## PROMPT
Transcribe the listing below exactly, leaving out each image.

MATERIAL FOR THE TASK Block Start

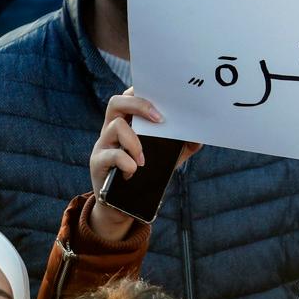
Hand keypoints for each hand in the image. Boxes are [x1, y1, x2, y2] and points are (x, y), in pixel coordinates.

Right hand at [88, 90, 199, 242]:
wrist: (122, 205)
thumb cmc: (143, 175)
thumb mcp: (165, 158)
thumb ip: (181, 146)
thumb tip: (200, 137)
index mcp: (127, 124)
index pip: (128, 97)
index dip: (141, 92)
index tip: (161, 98)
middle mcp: (111, 129)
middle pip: (117, 103)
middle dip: (139, 106)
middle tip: (159, 120)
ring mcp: (103, 145)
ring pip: (115, 126)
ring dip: (135, 142)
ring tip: (143, 159)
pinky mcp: (98, 162)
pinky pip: (111, 154)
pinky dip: (127, 163)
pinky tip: (133, 172)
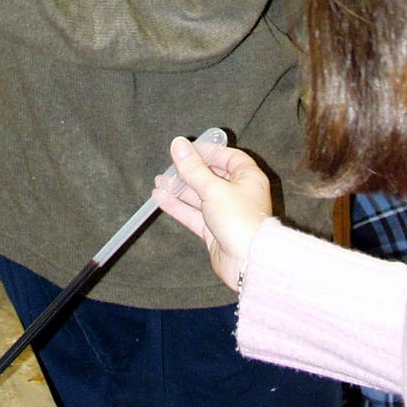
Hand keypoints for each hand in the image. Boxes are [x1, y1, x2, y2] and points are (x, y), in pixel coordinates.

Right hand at [153, 138, 272, 291]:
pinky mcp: (214, 231)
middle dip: (189, 172)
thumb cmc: (238, 218)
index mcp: (248, 178)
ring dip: (180, 189)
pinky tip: (160, 198)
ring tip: (158, 182)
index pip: (228, 157)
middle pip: (211, 176)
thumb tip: (177, 144)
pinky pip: (194, 214)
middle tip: (168, 166)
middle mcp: (238, 193)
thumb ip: (192, 168)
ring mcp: (225, 213)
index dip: (208, 151)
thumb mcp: (212, 188)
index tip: (187, 149)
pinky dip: (178, 206)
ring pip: (199, 196)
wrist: (247, 263)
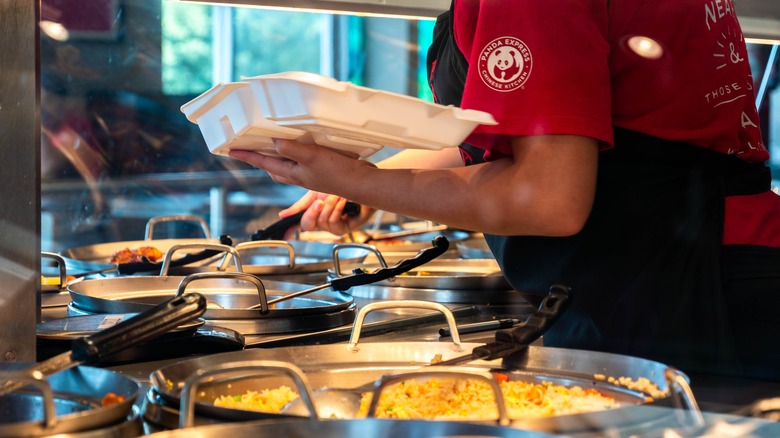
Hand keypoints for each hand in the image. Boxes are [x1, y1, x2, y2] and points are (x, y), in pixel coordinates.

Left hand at [229, 139, 375, 235]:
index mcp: (293, 173)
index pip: (264, 162)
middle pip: (273, 167)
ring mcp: (311, 173)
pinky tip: (302, 146)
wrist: (361, 183)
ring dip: (277, 157)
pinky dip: (296, 154)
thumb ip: (292, 149)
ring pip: (287, 166)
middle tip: (248, 149)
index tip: (231, 150)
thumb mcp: (311, 157)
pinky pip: (302, 162)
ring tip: (271, 146)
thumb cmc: (337, 173)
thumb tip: (273, 141)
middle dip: (260, 159)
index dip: (247, 156)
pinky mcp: (322, 170)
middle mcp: (299, 175)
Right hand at [279, 192, 373, 236]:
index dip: (289, 232)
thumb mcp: (315, 192)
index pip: (299, 225)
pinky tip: (343, 202)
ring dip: (329, 206)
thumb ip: (299, 206)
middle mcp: (323, 221)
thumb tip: (282, 216)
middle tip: (319, 201)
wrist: (360, 180)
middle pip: (307, 225)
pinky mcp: (347, 227)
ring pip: (322, 223)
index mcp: (314, 212)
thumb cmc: (341, 184)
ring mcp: (335, 225)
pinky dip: (337, 211)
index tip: (281, 237)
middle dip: (312, 212)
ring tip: (337, 195)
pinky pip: (334, 225)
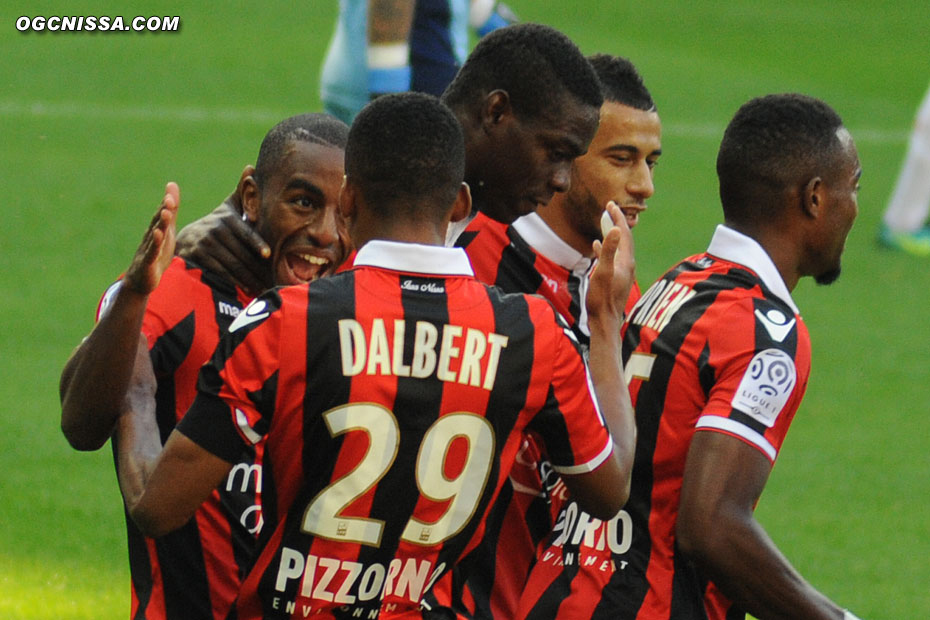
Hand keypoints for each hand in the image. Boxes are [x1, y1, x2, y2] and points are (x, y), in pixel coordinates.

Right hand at [123, 183, 179, 294]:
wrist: (141, 280)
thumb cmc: (157, 253)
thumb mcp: (168, 232)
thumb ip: (172, 212)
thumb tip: (172, 187)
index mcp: (157, 230)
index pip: (162, 214)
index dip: (167, 202)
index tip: (171, 189)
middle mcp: (151, 237)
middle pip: (158, 222)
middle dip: (164, 209)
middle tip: (169, 198)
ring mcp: (148, 249)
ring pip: (155, 235)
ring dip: (160, 224)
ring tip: (166, 213)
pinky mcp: (148, 262)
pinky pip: (152, 252)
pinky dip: (155, 243)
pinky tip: (158, 235)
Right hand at [175, 199, 270, 294]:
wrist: (187, 238)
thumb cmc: (217, 224)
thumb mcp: (227, 207)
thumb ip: (242, 192)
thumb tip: (251, 169)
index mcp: (227, 218)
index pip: (245, 232)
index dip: (256, 243)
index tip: (268, 254)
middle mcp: (215, 229)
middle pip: (241, 252)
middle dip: (258, 269)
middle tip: (272, 280)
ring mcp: (205, 243)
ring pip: (233, 264)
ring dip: (250, 278)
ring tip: (263, 288)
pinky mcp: (198, 256)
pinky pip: (221, 272)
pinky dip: (235, 282)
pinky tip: (247, 289)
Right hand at [586, 201, 634, 322]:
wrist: (605, 321)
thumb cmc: (601, 298)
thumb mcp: (602, 272)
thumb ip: (608, 251)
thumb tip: (617, 229)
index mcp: (626, 261)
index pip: (624, 233)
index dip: (618, 217)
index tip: (610, 204)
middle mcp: (627, 264)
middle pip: (624, 238)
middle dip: (617, 221)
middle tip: (609, 208)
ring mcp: (622, 272)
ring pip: (619, 247)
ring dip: (612, 233)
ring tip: (604, 222)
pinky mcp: (616, 278)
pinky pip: (613, 256)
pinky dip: (606, 247)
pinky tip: (596, 246)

MATERIAL FOR THE TASK Block End

## RESULT OF THIS TASK
Hand keypoints for each hand in the image. Boxes are [x1, y1, x2, y2] and points are (x, y), in pixel coordinates.

Right hand at [88, 90, 199, 242]:
wrist: (122, 205)
thumb cmc: (143, 175)
thumb mcp: (165, 158)
thumb ip: (181, 146)
thumb tip: (200, 137)
index mcp: (127, 124)
index pip: (128, 97)
index dip: (141, 92)
index tip: (161, 98)
middle mcp: (111, 129)
middle pip: (117, 103)
middle dip: (139, 106)
middle tip: (159, 120)
ring mcp: (103, 145)
ring pip: (115, 126)
ring dip: (135, 142)
ring tip: (143, 159)
pinky mcp: (98, 162)
pinky pip: (111, 154)
pinky dip: (127, 163)
pinky tip: (133, 172)
Hand keypoints for each hand in the image. Boxes are [x1, y1, x2, y2] and points are (x, y), in pixel coordinates.

Right hand at [153, 138, 272, 291]:
pinky mcp: (214, 231)
middle dip: (189, 172)
thumb cmc: (238, 218)
index mcp: (248, 178)
ring dip: (180, 189)
pinky tip: (160, 198)
ring tip: (158, 182)
index pip: (228, 157)
middle pip: (211, 176)
thumb tip: (177, 144)
pinky pip: (194, 214)
middle tip: (168, 166)
middle mcp: (238, 193)
thumb ip: (192, 168)
ring mcp: (225, 213)
index dip: (208, 151)
thumb mcp: (212, 188)
index tip: (187, 149)
pinky dip: (178, 206)
ring pip: (199, 196)
wrist: (247, 263)
Hand keypoints for each hand in the image. Boxes are [x1, y1, x2, y2] and points are (x, y), in pixel coordinates.

Left hand at [229, 139, 375, 235]:
index mcp: (293, 173)
index pip: (264, 162)
middle pip: (273, 167)
ring mcp: (311, 173)
pinky tip: (302, 146)
wrist: (361, 183)
ring dip: (277, 157)
pinky dip: (296, 154)
thumb ip: (292, 149)
ring pip: (287, 166)
middle tip: (248, 149)
index tip: (231, 150)
thumb mcp: (311, 157)
pinky pip: (302, 162)
ring tip: (271, 146)
thumb cmc: (337, 173)
thumb tip: (273, 141)
middle dip: (260, 159)
index dip: (247, 156)
pinky mcp: (322, 170)
middle mcp: (299, 175)
Right hand at [279, 192, 373, 236]:
index dip: (289, 232)
thumb mcp: (315, 192)
index pip: (299, 225)
pinky tip: (343, 202)
ring dip: (329, 206)
thumb ip: (299, 206)
middle mcp: (323, 221)
thumb tip: (282, 216)
middle tip: (319, 201)
wrist: (360, 180)
middle pip: (307, 225)
pinky mcp: (347, 227)
ring pip: (322, 223)
index mcp: (314, 212)
thumb cmc: (341, 184)
ring mcp: (335, 225)
pinky dip: (337, 211)
index tip: (281, 237)
middle dip: (312, 212)
ring tip: (337, 195)
pinky pip: (334, 225)
Hand keypoints for each hand in the image. Boxes are [x1, y1, x2, y2] and points are (x, y), in pixel coordinates.

Right hand at [123, 183, 179, 294]:
wrist: (141, 280)
thumb cmc: (157, 253)
thumb mcp: (168, 232)
thumb ip: (172, 212)
thumb tip: (172, 187)
index mcp: (157, 230)
index pip: (162, 214)
index dip: (167, 202)
index tip: (171, 189)
middle mcp: (151, 237)
middle pip: (158, 222)
middle dip: (164, 209)
middle tip: (169, 198)
ring mcp: (148, 249)
ring pip: (155, 235)
ring dip: (160, 224)
ring tip: (166, 213)
pinky mcp: (148, 262)
pinky pip: (152, 252)
pinky dip: (155, 243)
pinky tip: (158, 235)
Right hand at [175, 199, 270, 294]:
wrist: (187, 238)
thumb cmc: (217, 224)
thumb mcp: (227, 207)
thumb ip: (242, 192)
thumb tip: (251, 169)
index mcp: (227, 218)
index pip: (245, 232)
index dip: (256, 243)
index tip: (268, 254)
middle mcp: (215, 229)
middle pip: (241, 252)
middle dip: (258, 269)
middle tip: (272, 280)
ring mcp: (205, 243)
ring pip: (233, 264)
ring dip: (250, 278)
ring tip: (263, 288)
pinky mcp: (198, 256)
pinky pip: (221, 272)
pinky dip: (235, 282)
pinky tip: (247, 289)
Right hand at [586, 201, 634, 322]:
wrist: (605, 321)
thumb cmc: (601, 298)
thumb mcp: (602, 272)
thumb ip: (608, 251)
thumb tip: (617, 229)
index mcp: (626, 261)
index pip: (624, 233)
index dip: (618, 217)
index tip: (610, 204)
middle mcp: (627, 264)
middle pip: (624, 238)
middle dip: (617, 221)
middle tip: (609, 208)
ring mcp: (622, 272)
ring pip: (619, 247)
ring dip: (612, 233)
ring tip: (604, 222)
pinky mcp: (616, 278)
pinky pip: (613, 256)
pinky dip: (606, 247)
pinky tip: (596, 246)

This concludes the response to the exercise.